(Entries taken from a collection)
..............................

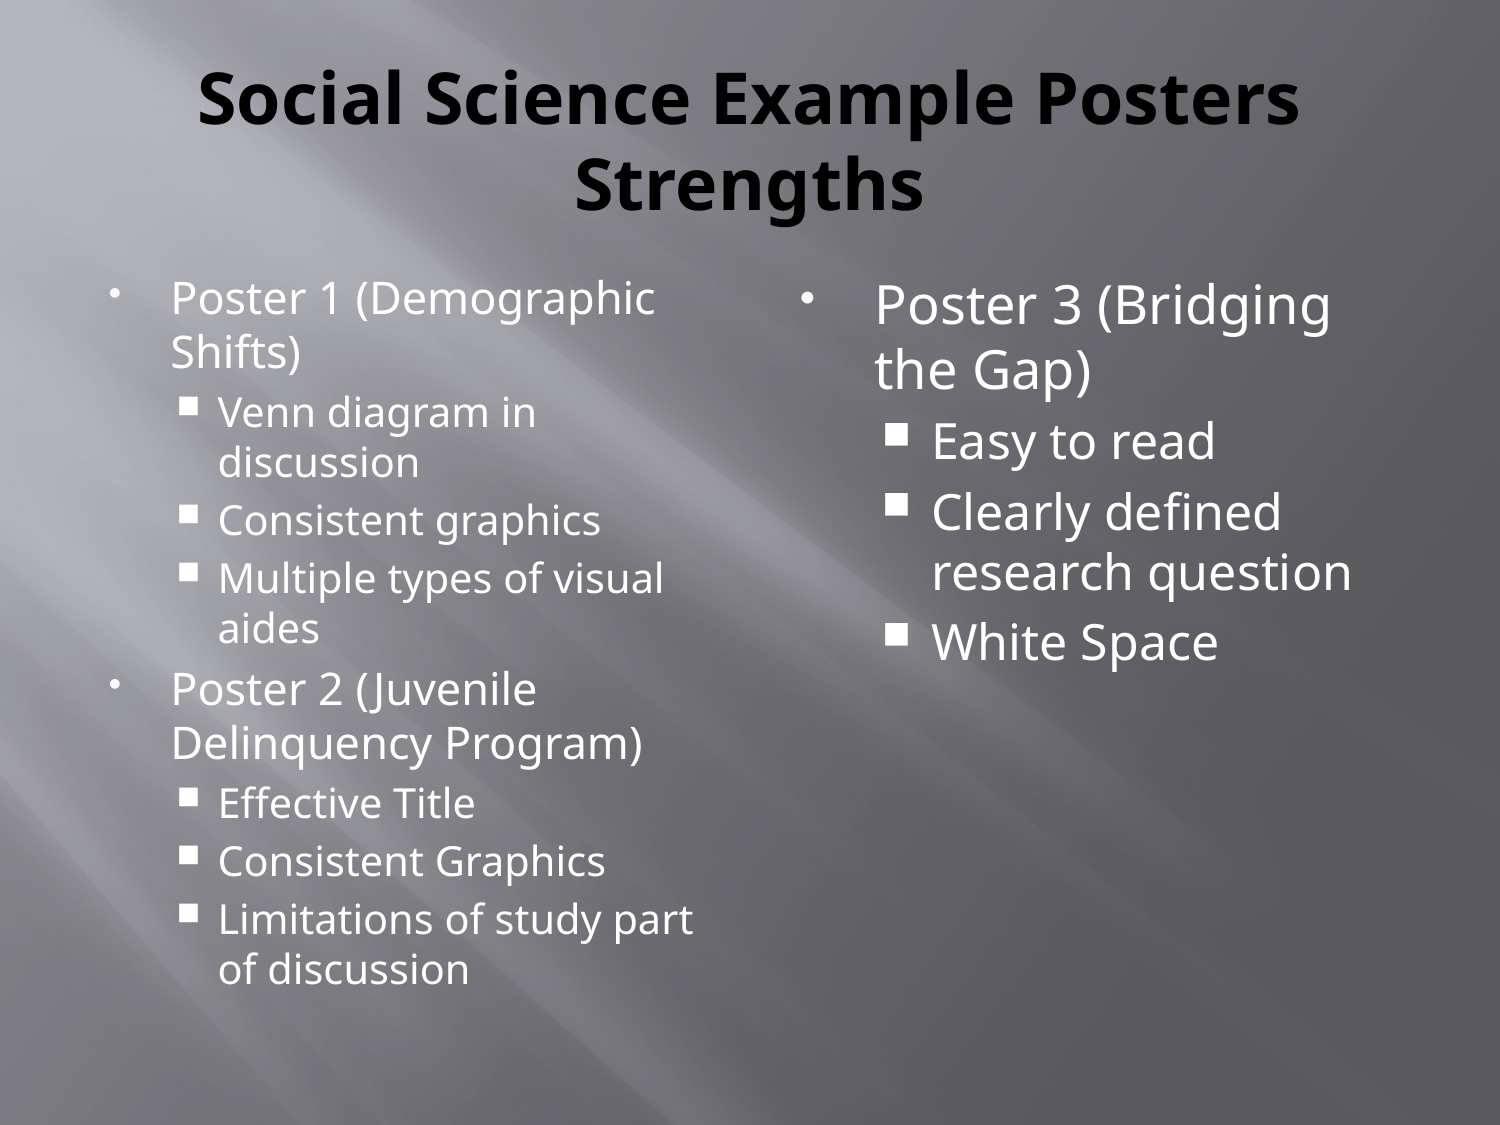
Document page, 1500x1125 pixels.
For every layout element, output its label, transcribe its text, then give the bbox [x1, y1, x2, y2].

title Social Science Example Posters Strengths [75, 45, 1425, 233]
list Poster 3 (Bridging the Gap) Easy to read Clearly defined research question White Space [762, 262, 1425, 1005]
list Poster 1 (Demographic Shifts) Venn diagram in discussion Consistent graphics Multiple types of visual aides Poster 2 (Juvenile Delinquency Program) Effective Title Consistent Graphics Limitations of study part of discussion [75, 262, 738, 1005]
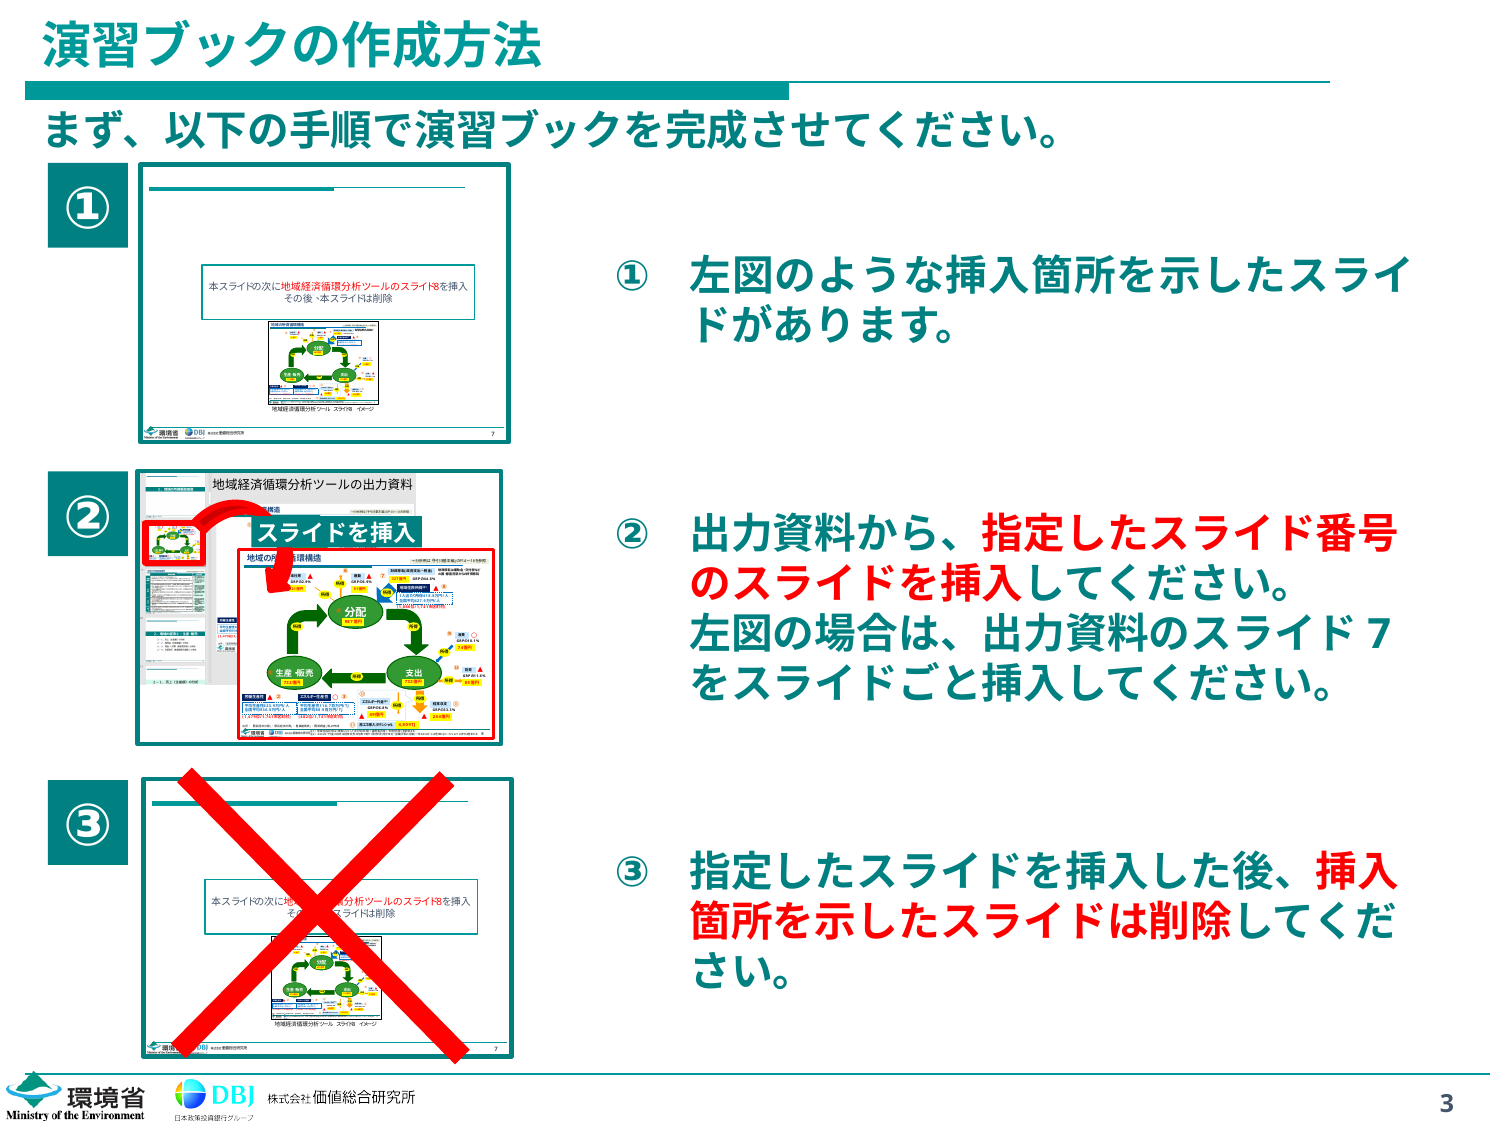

..............................

Write out exactly the lines from the one containing "For every layout" to the last line of the records above, both included, and leave out any pictures.

For every layout element, output its label, transcribe its text, then give the bbox [x1, y1, x2, y2].

title Social Science Example Posters Strengths [75, 45, 1425, 233]
list Poster 3 (Bridging the Gap) Easy to read Clearly defined research question White Space [762, 262, 1425, 1005]
list Poster 1 (Demographic Shifts) Venn diagram in discussion Consistent graphics Multiple types of visual aides Poster 2 (Juvenile Delinquency Program) Effective Title Consistent Graphics Limitations of study part of discussion [75, 262, 738, 1005]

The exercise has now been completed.